◆ Passage provided ◆

━━━

This is why it is important to consider factors such as union dissolution risk to appreciate the variation in involuntary childlessness. To better understand the effect of postponement we tried to measure it by calculating the effect of time spent on contraception while in a union by women who want to have children, a ‘conscious’ way to postpone childbearing.

This is a preview of average population childlessness obtained through simulation using 3 variables: celibacy (%of women ending up single and never entering a union), divorce (%women previously in a union but currently without a partner), and waiting time, the average time spent on contraception at the beginning of a union by a woman who wishes to have children.


>ggplot(dt, aes( Age, value, linetype=Variable, col=Variable))+
> geom_line( size=1) +
> scale_color_manual( values=c( "black", "#666666", "grey","black", "#666666", "grey"), guide=guide_legend( nrow=3, byrow=F, title =  "Childlessness" )) +
> xlab("")+
>scale_linetype_manual( values=c("solid", "solid",  "solid", "twodash", "dotted", "dashed"), guide=guide_legend( nrow=3, byrow= F, title =  "Childlessness" ))+
>theme( plot.margin= unit(c(1,4,1,1), "cm"), legend.position="bottom", legend.direction= "vertical")

━━━

◆ Entries provided ◆
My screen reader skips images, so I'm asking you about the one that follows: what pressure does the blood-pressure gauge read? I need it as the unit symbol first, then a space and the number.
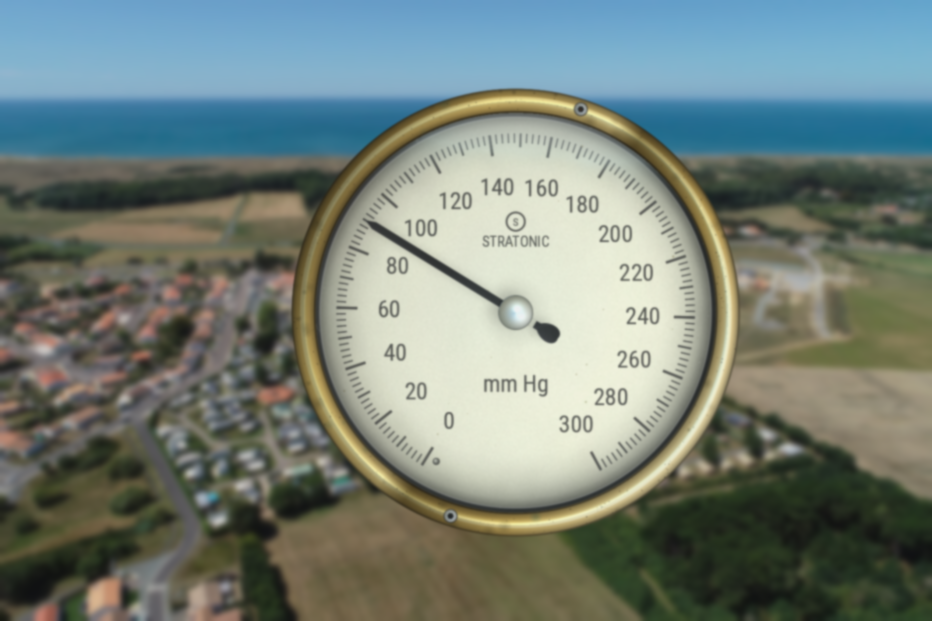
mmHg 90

━━━

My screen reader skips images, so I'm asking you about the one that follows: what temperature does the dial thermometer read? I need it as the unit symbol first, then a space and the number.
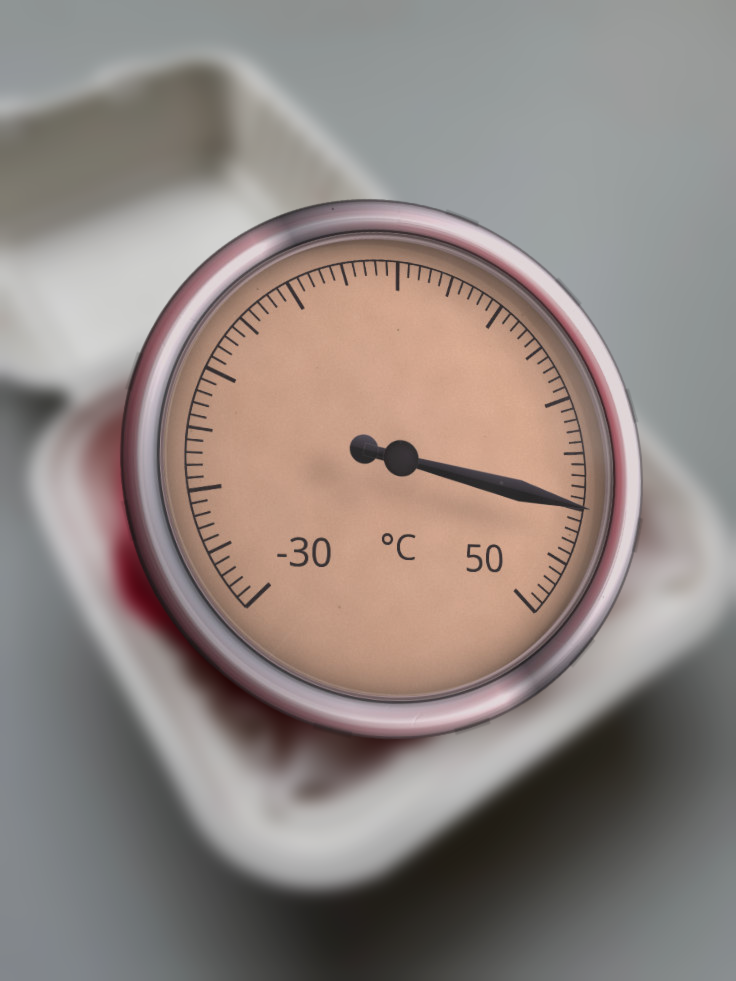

━━━

◆ Job A ◆
According to the passage on simulated childlessness, what does the divorce variable measure?
◆ Job B ◆
Return the portion of the childlessness passage starting at "This is why" and ending at "to postpone childbearing.", copied word for word.

◆ Exercise response A ◆
The percentage of women previously in a union but currently without a partner.

◆ Exercise response B ◆
This is why it is important to consider factors such as union dissolution risk to appreciate the variation in involuntary childlessness. To better understand the effect of postponement we tried to measure it by calculating the effect of time spent on contraception while in a union by women who want to have children, a ‘conscious’ way to postpone childbearing.